> **YOUR GOAL**: Could you resume the Hotsos 2010 conference blog post and its comment thread from the point where it stops?

After that there was just the usual short farewell and thanks from Gary Goodman of Hotsos. Although the thanks were appreciated, I'm glad they were spread around everybody because the attendees are one of the things that make this conference great and Becky and Rhonda did their usual sterling job of organising everything.

Then it was time for some Fajitas with a few friends (actually, a whopping great number of friends who practically filled the Mexican restaurant!) and a few very sedate beers. (We are old men (and women) now and the night before was a big one!) While we were waiting to go to the Mexican, I had one great surprise left - Alex's flights weren't going to get him home, so he came back from the airport and had to check in overnight! At least I got a chance to talk to him properly when I wasn't hopelessly drunk and didn't try to seduce him this time.

Now I need to stop blogging and get back to listening to Tanel's Training Day (good stuff, too, but more about that later)
Posted by Doug Burns Comments: (10) Trackbacks: (0)
Defined tags for this entry: conferences, hotsos 2010
Related entries by tags:
Time Matters: Throughput vs. Response Time - Part 2
Hotsos 2010 - Summary
Hotsos 2010 - Day 5 - Training Day with Tanel Poder
Hotsos 2010 - Monique
Hotsos 2010 - What's THAT?
Hotsos 2010 - Day 3 - An excellent one (part 1)
Hotsos 2010 - Congratulations, Marco!
Hotsos 2010 - My Presentation
Hotsos 2010 - Day 2 - The conference begins
Hotsos 2010 - Day 1.79 - Friends show up

Trackbacks
Trackback specific URI for this entry

PingBack
Weblog: kerryosborne.oracle-guy.com
Tracked: Mar 17, 02:10

Comments
Display comments as (Linear | Threaded)

#1 - Kevin Closson said:
2010-03-12 18:52 - (Reply)

LGWR, LGWR, when will they ever learn. I don't care who's talking about elevating LGWR priority. It makes no difference on a busy system. Here's a little problem for you all to consider. When a foreground process is waiting for LGWR to post it (signaling the session's redo has been written), what state and mode is it in? It's sleeping in kernel mode. When a kernel mode process becomes runable what gets CPU first? A runable user mode process (with elevated priority) or a runable kernel mode process? Yep, you guessed right.

So, if you have, say, 8 cores and LGWR is servicing a group commit for 11 sessions, uh, what do you think happens when he posts all of them and what do you think an elevated user mode priority for LGWR has to do with any of that? :-)

Must be time for me to blog all that again.

#2 - Doug Burns said:
2010-03-12 23:48 - (Reply)

I don't care who's talking about elevating LGWR priority.

Neither do I ;-) In fact, I spent some time questioning this at my current client a few months ago, to no avail. (Well, it probably does make a bit of a difference who's saying it, if I'm honest)

But, yeah, I think it is time for you to blog again ;-)

It was great to see you again, albeit through fairly drunken eyes on that last evening!

#3 - Bob Sneed said:
2010-03-13 20:59 - (Reply)

Who said anything about *elevating* LGWR priority? The point was to keep its priority from being inappropriately reduced and otherwise prevent its operation from being degraded by competition.

I'll have my LGWR slides posted soon; after I add a bit about "exactly what command do I type?" (for implementing the widely-proven FX 60 strategy). I'll also add that to my "CPU QoS" slide set.

> **GIVEN DATA**:

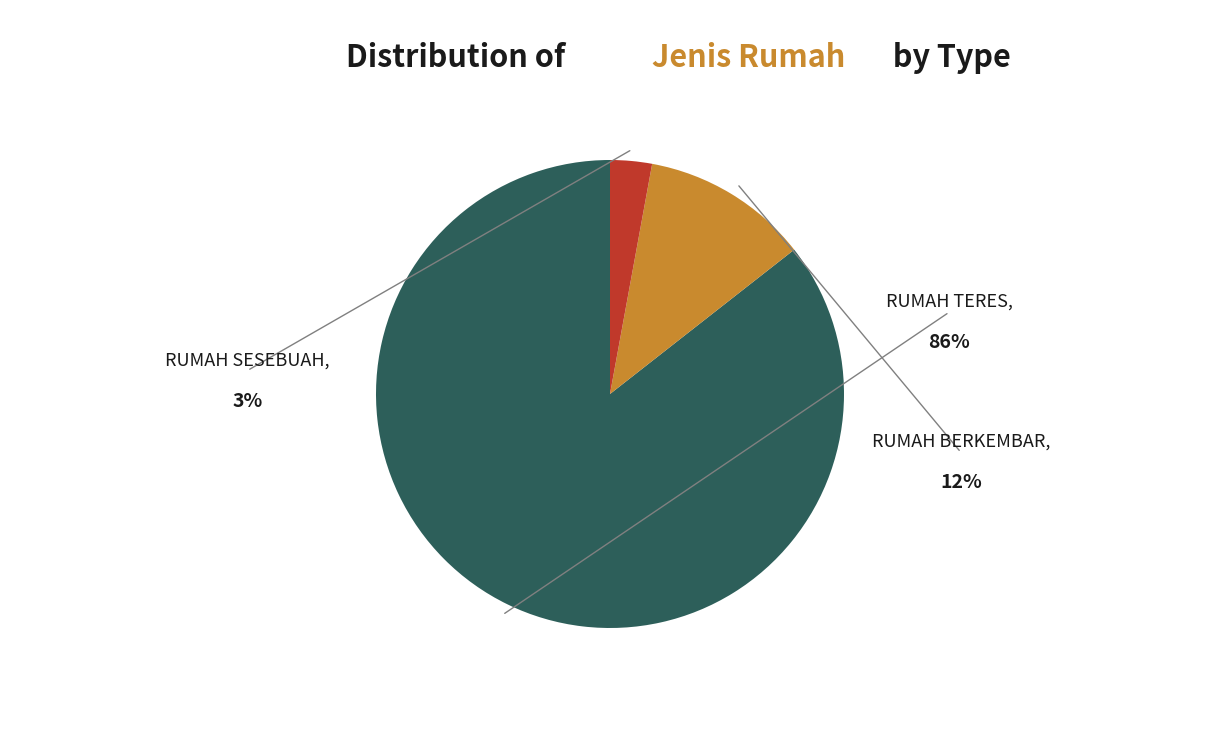

Do RUMAH BERKEMBAR and RUMAH SESEBUAH together represent more than half of the pie?

No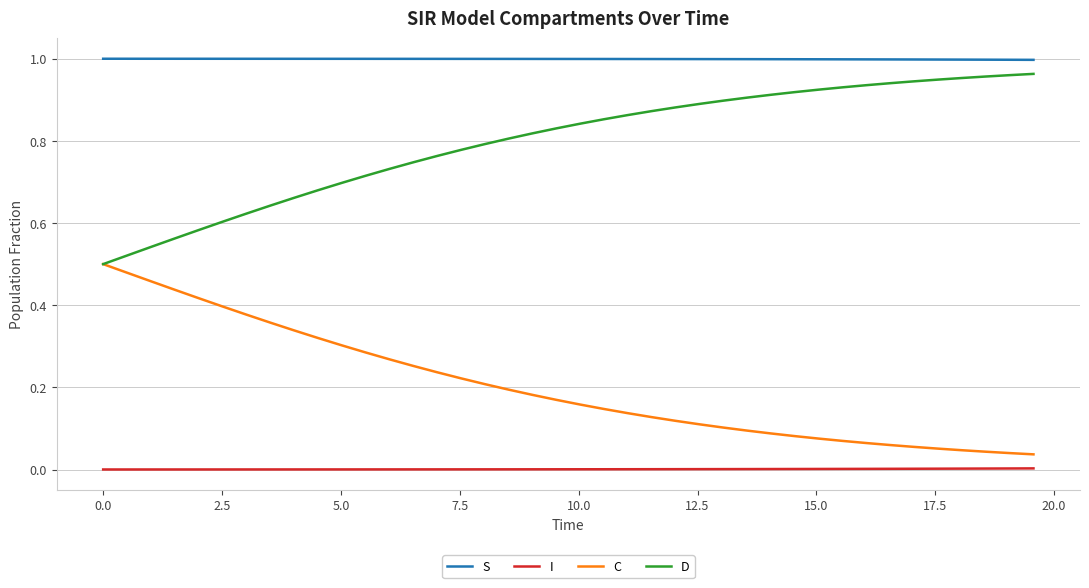

Which series has the largest total across all categories?

S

> **RESPONSE**:
The importance of this topic is not conjecture, fellows. It has been dramatically demonstrated in innumerable customer scenarios and consideration of the topic is pretty much routine in benchmarking activities.

#4 - Doug Burns said:
2010-03-14 19:51 - (Reply)

Hi Bob,

Thanks for stopping by. I'm glad you noticed Kevin's comment and I was going to drop you a mail to mention it.

Sincere apologies for completely misrepresenting what you said. My excuses are

a) I was trying to avoid specifics until I could post a link to your slides and people could read your own words. So I over-generalised and then changed what you were saying, too!

b) These posts during conferences are often a little rushed and I need to decide whether it's worth persevering with them or not.

Anyway, I've updated the post to hopefully reflect your actual words more effectively and be sure to post a link to your slides here when they're online.

As I find myself repeating fairly regularly, one of the things I like about blogging is that people can correct me when I screw up.

#5 - Doug Burns said:
2010-03-14 19:56 - (Reply)

Actually, re-reading the post and comments properly (sigh, I am *so* jet-lagged and busy on top!) I'm not sure I did misrepresent you that much, so I won't modify the blog, but just draw attention to the comments and hopefully your slides, too.

#6 - Bob Sneed said:
2010-03-15 11:35 - (Reply)

No worries, mate! Sorry if I came off huffy!

There are certainly circumstances where the benefit of assuring LGWR CPU service may go unnoticed, especially on throughput-oriented benchmarks with ample CPU to spare. However, even in those cases, I'd expect to see reduced average response times and reduced response time variance by taking some measures to assure that LGWR does not experience degraded service.

For production workloads on systems that approach 100% CPU utilization, LGWR priority inversion will probably be calamitous. Other effects such as 'interrupt pinning' of LGWR are also root causes of misery when LGWR lands often-enough on interrupt-hot CPUs. My mission to prevent these things is the result of being called into innumerable escalations at Sun where they proved to be crucial.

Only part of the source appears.